(Beginning of RECORDS PROVIDED)

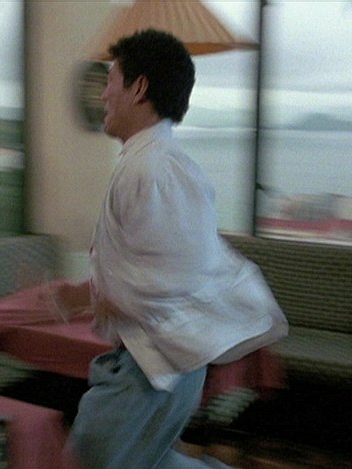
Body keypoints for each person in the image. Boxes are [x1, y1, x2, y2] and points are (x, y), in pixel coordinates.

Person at [50, 29, 288, 468]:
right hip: (159, 366)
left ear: (138, 88)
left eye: (111, 80)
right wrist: (79, 294)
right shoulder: (157, 163)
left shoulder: (152, 169)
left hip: (150, 370)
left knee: (87, 462)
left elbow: (169, 282)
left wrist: (88, 296)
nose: (103, 94)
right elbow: (155, 270)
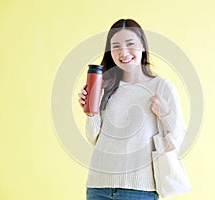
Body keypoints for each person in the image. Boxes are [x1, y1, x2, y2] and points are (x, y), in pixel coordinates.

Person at [78, 19, 187, 200]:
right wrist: (91, 112)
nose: (123, 52)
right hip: (98, 187)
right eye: (116, 46)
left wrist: (166, 115)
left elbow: (178, 140)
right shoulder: (106, 86)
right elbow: (94, 138)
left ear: (143, 46)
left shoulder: (161, 87)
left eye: (130, 45)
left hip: (138, 191)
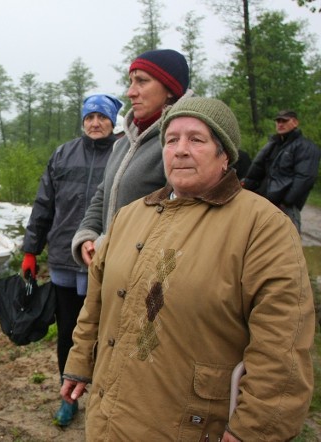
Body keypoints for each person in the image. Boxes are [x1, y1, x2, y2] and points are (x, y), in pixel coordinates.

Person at [61, 97, 315, 441]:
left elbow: (282, 346)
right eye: (171, 140)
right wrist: (79, 363)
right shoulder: (130, 215)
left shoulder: (263, 226)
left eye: (196, 140)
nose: (180, 150)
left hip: (187, 426)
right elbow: (97, 300)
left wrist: (252, 430)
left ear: (224, 155)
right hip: (107, 418)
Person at [21, 93, 123, 427]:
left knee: (109, 332)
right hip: (65, 258)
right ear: (83, 121)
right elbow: (43, 205)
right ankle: (69, 397)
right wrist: (30, 250)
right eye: (89, 117)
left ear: (113, 121)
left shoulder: (124, 154)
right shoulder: (63, 154)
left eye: (102, 117)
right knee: (69, 332)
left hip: (109, 261)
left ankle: (107, 398)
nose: (95, 123)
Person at [71, 49, 193, 267]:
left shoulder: (181, 145)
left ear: (170, 89)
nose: (130, 92)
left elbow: (177, 220)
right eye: (130, 82)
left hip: (152, 276)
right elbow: (103, 194)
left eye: (141, 81)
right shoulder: (123, 143)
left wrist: (106, 245)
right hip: (112, 268)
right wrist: (87, 234)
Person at [241, 110, 321, 232]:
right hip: (263, 202)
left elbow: (305, 177)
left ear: (295, 122)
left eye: (284, 120)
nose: (280, 124)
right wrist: (247, 187)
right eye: (278, 121)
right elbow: (258, 170)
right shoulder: (273, 144)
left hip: (285, 206)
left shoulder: (305, 147)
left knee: (288, 244)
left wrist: (286, 202)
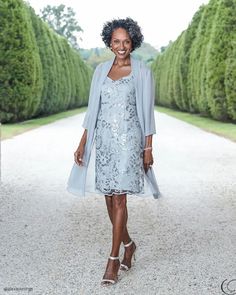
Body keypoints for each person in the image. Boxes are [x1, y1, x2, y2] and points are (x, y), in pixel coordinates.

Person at [67, 17, 161, 286]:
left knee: (120, 198)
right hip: (105, 143)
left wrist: (147, 148)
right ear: (110, 43)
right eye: (116, 41)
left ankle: (113, 260)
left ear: (133, 43)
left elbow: (147, 113)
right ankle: (129, 244)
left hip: (129, 143)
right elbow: (92, 110)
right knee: (109, 198)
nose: (121, 46)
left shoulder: (142, 72)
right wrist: (83, 141)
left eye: (126, 41)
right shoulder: (100, 72)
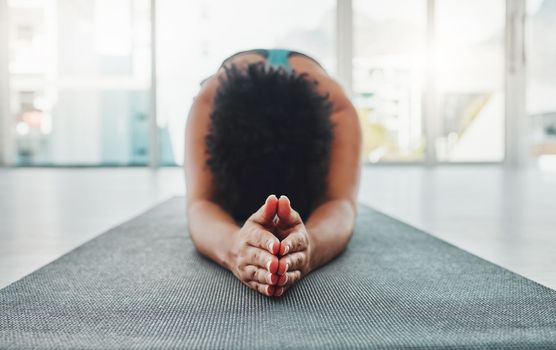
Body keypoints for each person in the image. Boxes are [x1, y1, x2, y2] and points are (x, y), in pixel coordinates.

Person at [184, 49, 361, 297]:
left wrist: (309, 249)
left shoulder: (337, 106)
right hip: (232, 91)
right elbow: (202, 202)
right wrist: (235, 249)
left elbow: (340, 202)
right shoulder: (208, 100)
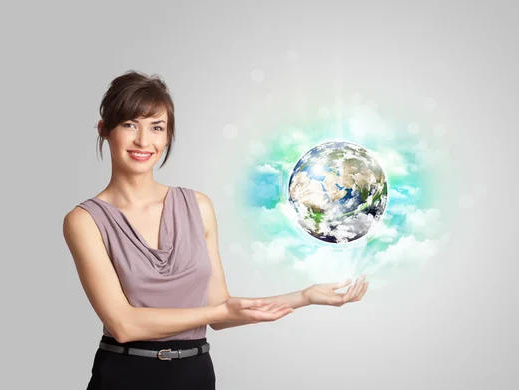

(End of RECORDS PROVIDED)

● EXERCISE OBJECTIVE
In the listing above, find the line with "right shoulder: (63, 154)" and the line with "right wrist: (83, 141)". Copy exactly those two and every line between, without the pictures.

● EXERCISE ANSWER
right shoulder: (63, 154)
left eye: (102, 117)
right knee: (69, 332)
left hip: (109, 261)
left ankle: (107, 398)
nose: (95, 123)
Person at [71, 49, 193, 267]:
left shoulder: (181, 145)
left ear: (170, 89)
nose: (130, 92)
left elbow: (177, 220)
right eye: (130, 82)
left hip: (152, 276)
right elbow: (103, 194)
left eye: (141, 81)
right shoulder: (123, 143)
left wrist: (106, 245)
right hip: (112, 268)
right wrist: (87, 234)
Person at [241, 110, 321, 232]:
right hip: (263, 202)
left elbow: (305, 177)
left ear: (295, 122)
left eye: (284, 120)
nose: (280, 124)
right wrist: (247, 187)
right eye: (278, 121)
right elbow: (258, 170)
right shoulder: (273, 144)
left hip: (285, 206)
left shoulder: (305, 147)
left knee: (288, 244)
left wrist: (286, 202)
Body keypoints for each person in the image. Boxes are [x1, y1, x2, y2] and points are (x, y), in pixel coordinates.

Person at [67, 17, 161, 286]:
left knee: (120, 198)
right hip: (105, 143)
left wrist: (147, 148)
right ear: (110, 43)
right eye: (116, 41)
left ankle: (113, 260)
left ear: (133, 43)
left elbow: (147, 113)
right ankle: (129, 244)
left hip: (129, 143)
right elbow: (92, 110)
right knee: (109, 198)
nose: (121, 46)
left shoulder: (142, 72)
right wrist: (83, 141)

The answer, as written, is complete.